Publicado por: Equipe Bolso do Investidor
Data da publicação: 03/10/2025

Queda histórica em um único pregão
A sexta-feira marcou mais um capítulo dramático para a Ambipar (AMBP3). As ações da companhia despencaram cerca de 54% em apenas um pregão, atingindo novas mínimas históricas e acumulando uma queda próxima de 90% no último mês. A derrocada reflete uma crise de confiança cada vez mais profunda, que levou investidores a venderem em massa suas posições diante de incertezas crescentes sobre a saúde financeira da empresa.
Tutela cautelar acende alerta
O estopim para a deterioração foi o pedido de tutela cautelar concedido pela Justiça do Rio de Janeiro, que suspendeu por 30 dias a cobrança de credores. A medida, embora não configure uma recuperação judicial, acendeu alertas de que a Ambipar já se encontra em situação delicada e pode estar preparando o terreno para uma reestruturação de dívida. Para o mercado, isso sinaliza risco elevado de calote, principalmente em contratos que preveem vencimento antecipado em caso de descumprimento.
Caixa sob suspeita e dívidas em foco
Somam-se a esse quadro as dúvidas sobre o caixa. A empresa afirma possuir R$ 4,7 bilhões em liquidez, sendo R$ 2 bilhões em recursos imediatos, mas parte relevante desse valor está vinculada a fundos de investimento em direitos creditórios (FIDCs), que levantaram questionamentos quanto à real disponibilidade dos recursos. Esse fator, aliado a mudanças recentes na diretoria financeira e ao anúncio de emissão de até R$ 3 bilhões em debêntures para resgatar dívidas, reforça a percepção de instabilidade.

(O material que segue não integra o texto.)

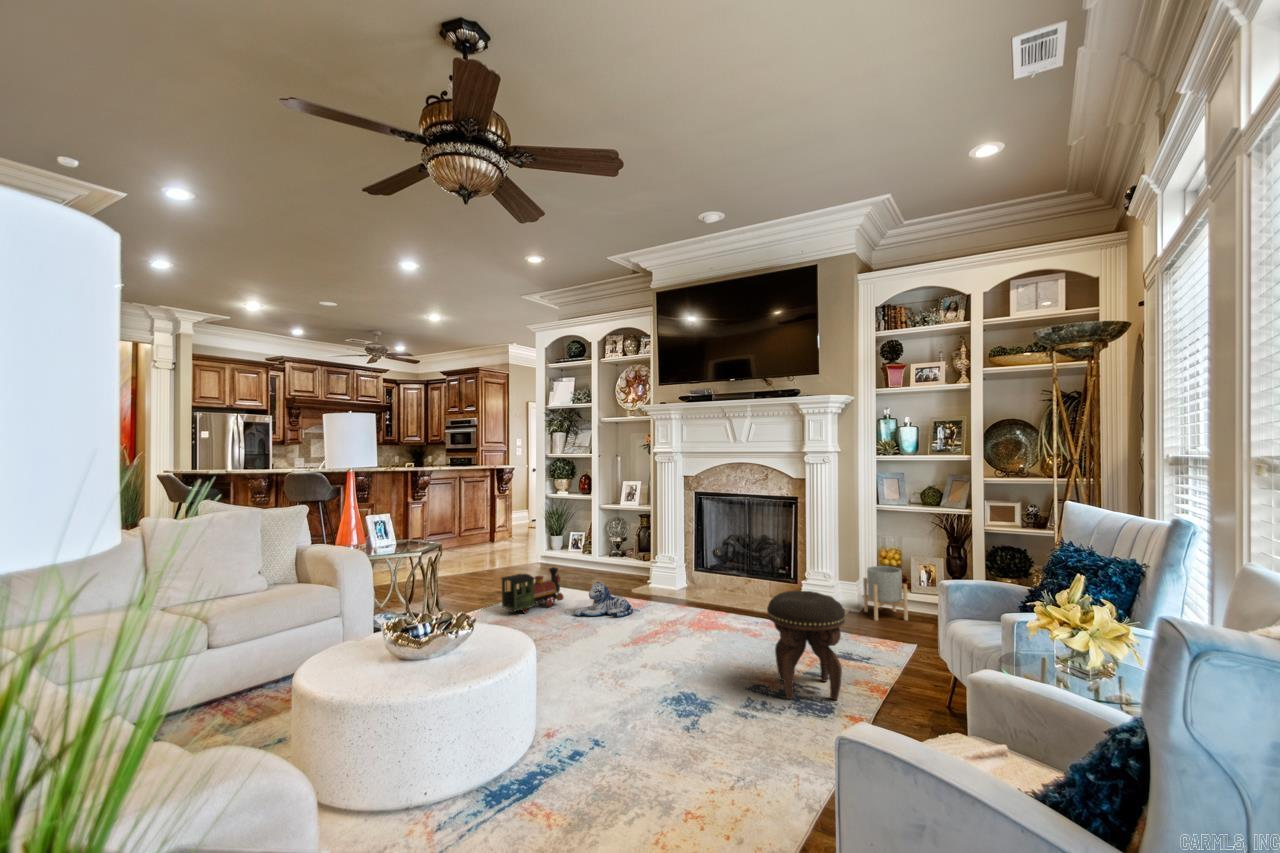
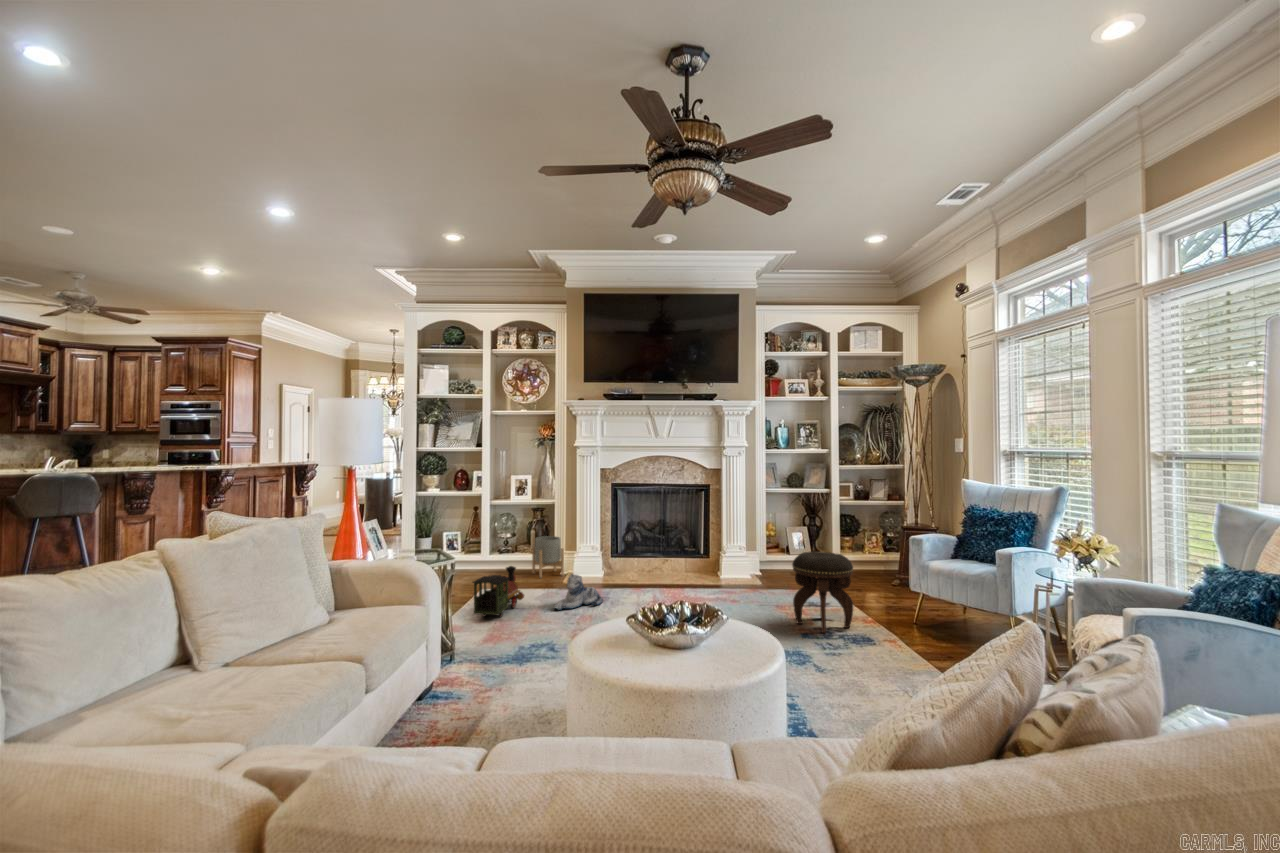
planter: present [863,566,908,621] -> present [532,536,564,578]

Rebaixamento de ratings agrava desconfiança
A situação piorou com a reação das agências de rating, que rebaixaram a nota de crédito da companhia para patamares que indicam risco de inadimplência iminente. Esse tipo de classificação costuma afastar ainda mais investidores institucionais, ampliando a pressão vendedora sobre as ações. Em pouco tempo, a Ambipar viu o valor de mercado derreter e se tornou um dos principais símbolos de como a confiança do mercado pode se esvair rapidamente.

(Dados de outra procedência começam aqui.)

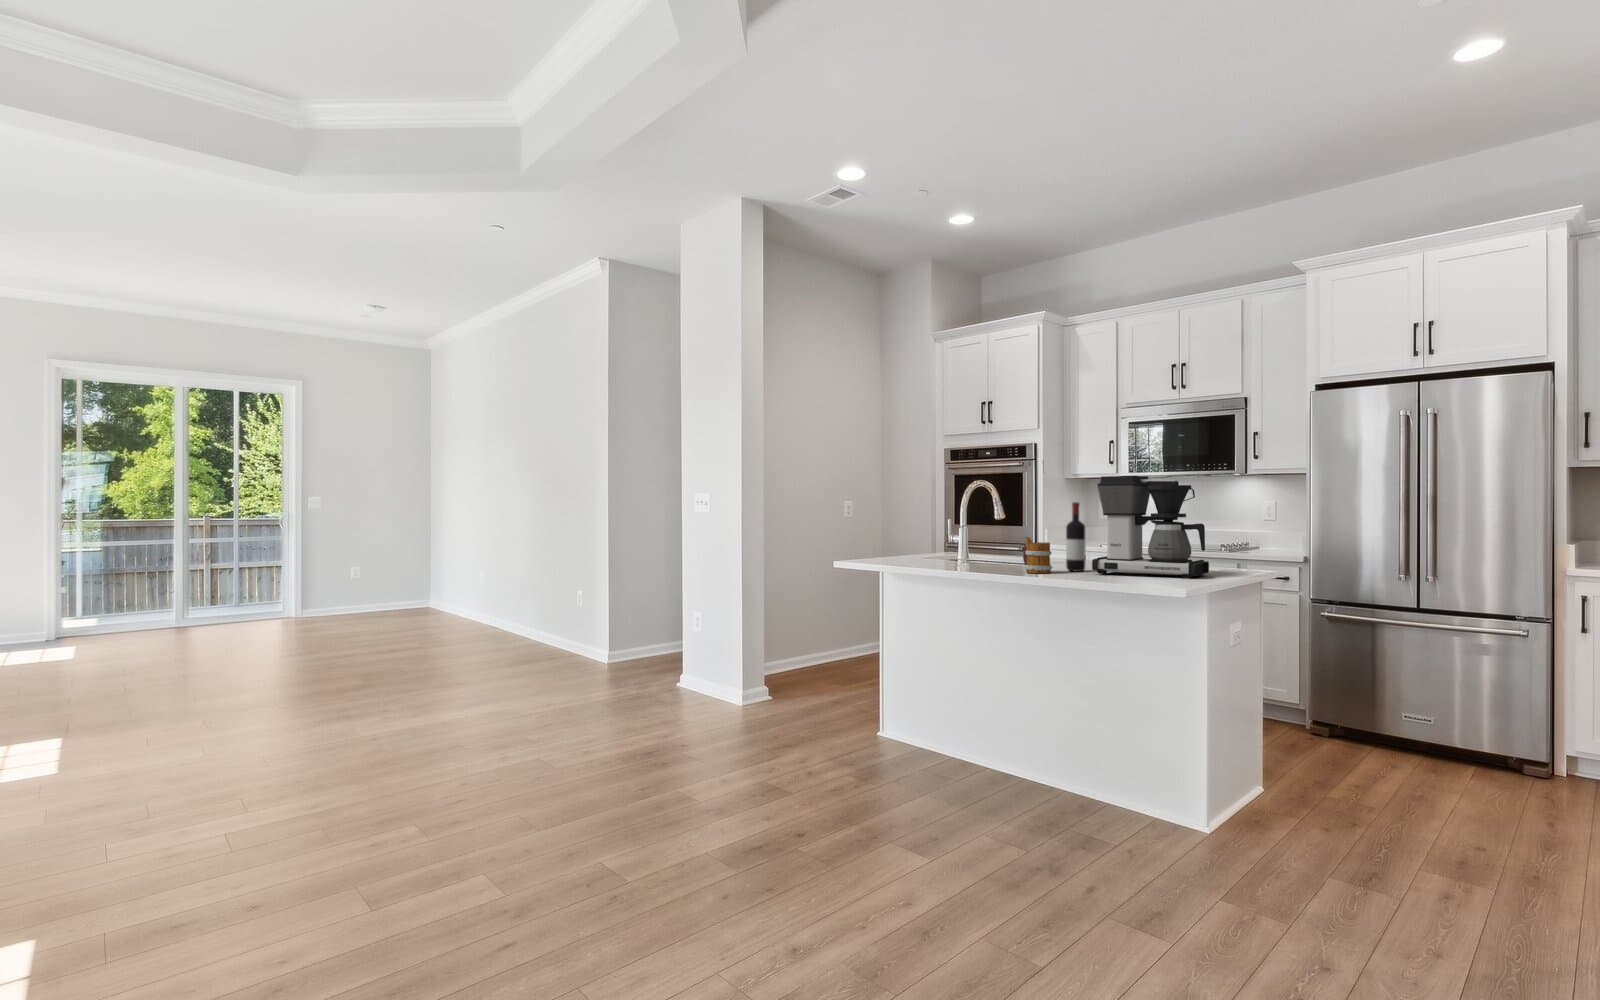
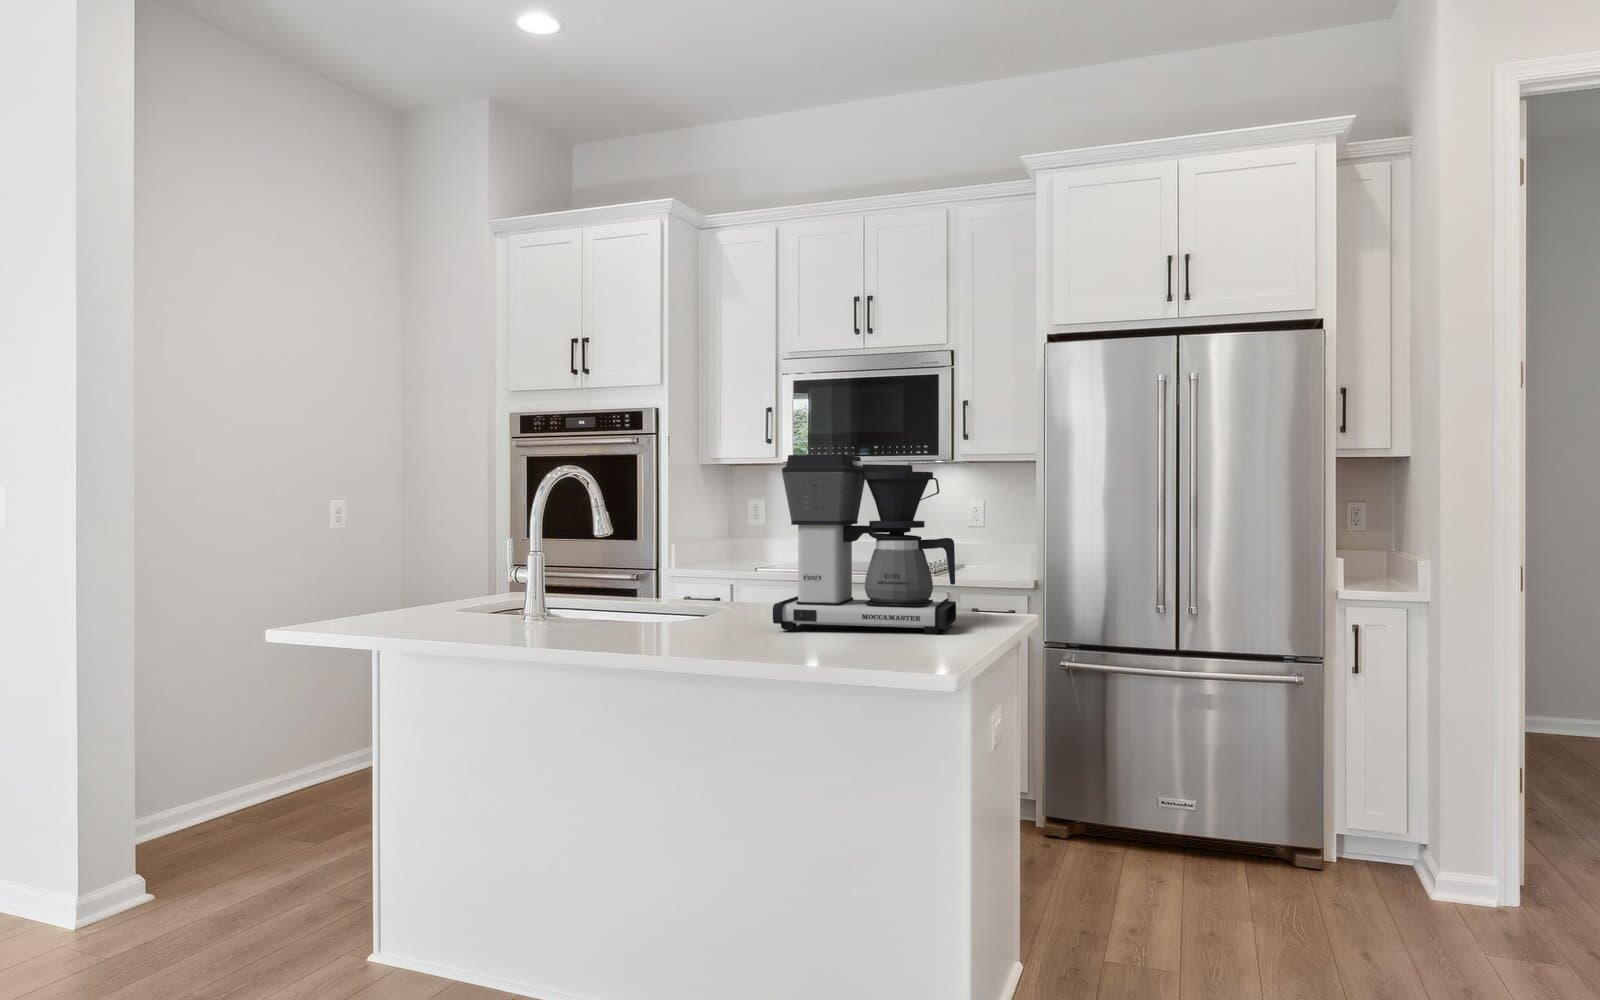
wine bottle: present [1066,502,1086,571] -> none [724,502,757,625]
mug: present [1023,537,1052,574] -> none [649,565,702,634]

Conclusão: prudência é a palavra de ordem
Para os acionistas, o cenário é de forte perda patrimonial, e para quem acompanha de fora, o caso serve como alerta da importância de avaliar não apenas o crescimento e as perspectivas de faturamento, mas também a governança, a qualidade da dívida e a transparência de informações financeiras. Até que a empresa consiga dar respostas mais sólidas sobre seu caixa e o andamento da reestruturação, a leitura do mercado é clara: trata-se de um ativo de risco elevado, em que a prudência deve prevalecer.